About this exercise >>
Omit all pictures, then retype exactly the lines from the one that contains "may make us more susceptible to chronic" through the end of the listing.

Materials provided >>
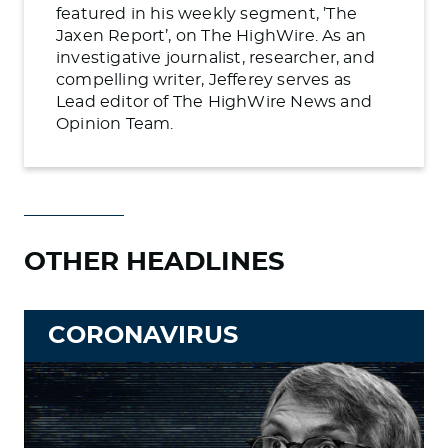
featured in his weekly segment, ’The
Jaxen Report’, on The HighWire. As an
investigative journalist, researcher, and
compelling writer, Jefferey serves as
Lead editor of The HighWire News and
Opinion Team.
OTHER HEADLINES
CORONAVIRUS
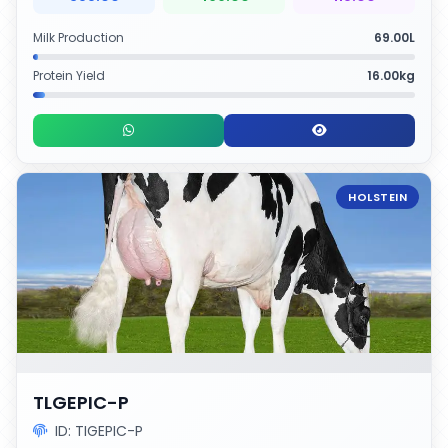
Milk Production
69.00L
Protein Yield
16.00kg
HOLSTEIN
TLGEPIC-P
ID: TIGEPIC-P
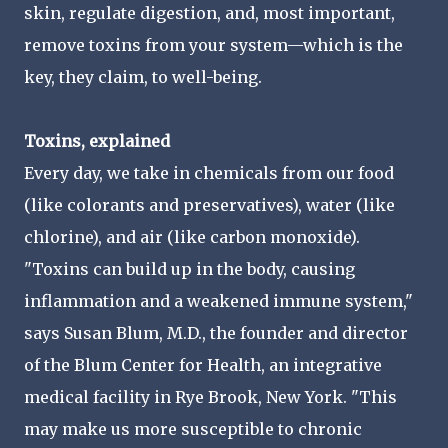
skin, regulate digestion, and, most important,
remove toxins from your system—which is the
key, they claim, to well-being.
Toxins, explained
Every day, we take in chemicals from our food
(like colorants and preservatives), water (like
chlorine), and air (like carbon monoxide).
"Toxins can build up in the body, causing
inflammation and a weakened immune system,"
says Susan Blum, M.D., the founder and director
of the Blum Center for Health, an integrative
medical facility in Rye Brook, New York. "This
may make us more susceptible to chronic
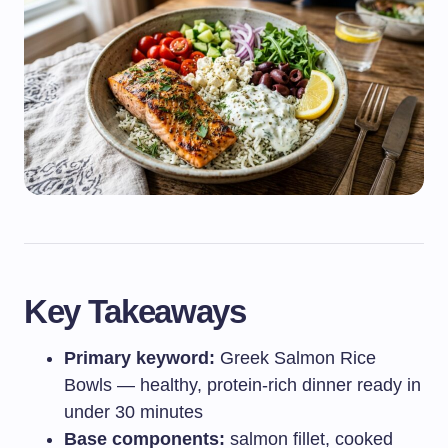
Key Takeaways
Primary keyword:
Greek Salmon Rice
Bowls — healthy, protein-rich dinner ready in
under 30 minutes
Base components:
salmon fillet, cooked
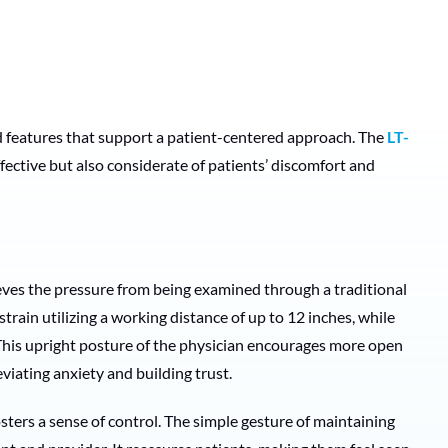
 features that support a patient-centered approach. The
LT-
fective but also considerate of patients’ discomfort and
eves the pressure from being examined through a traditional
train utilizing a working distance of up to 12 inches, while
 This upright posture of the physician encourages more open
iating anxiety and building trust.
sters a sense of control. The simple gesture of maintaining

Answer to the problem >>
may make us more susceptible to chronic
Key Takeaways
Primary keyword:
Greek Salmon Rice
Bowls — healthy, protein-rich dinner ready in
under 30 minutes
Base components:
salmon fillet, cooked
 features that support a patient-centered approach. The
LT-
fective but also considerate of patients’ discomfort and
eves the pressure from being examined through a traditional
train utilizing a working distance of up to 12 inches, while
 This upright posture of the physician encourages more open
iating anxiety and building trust.
sters a sense of control. The simple gesture of maintaining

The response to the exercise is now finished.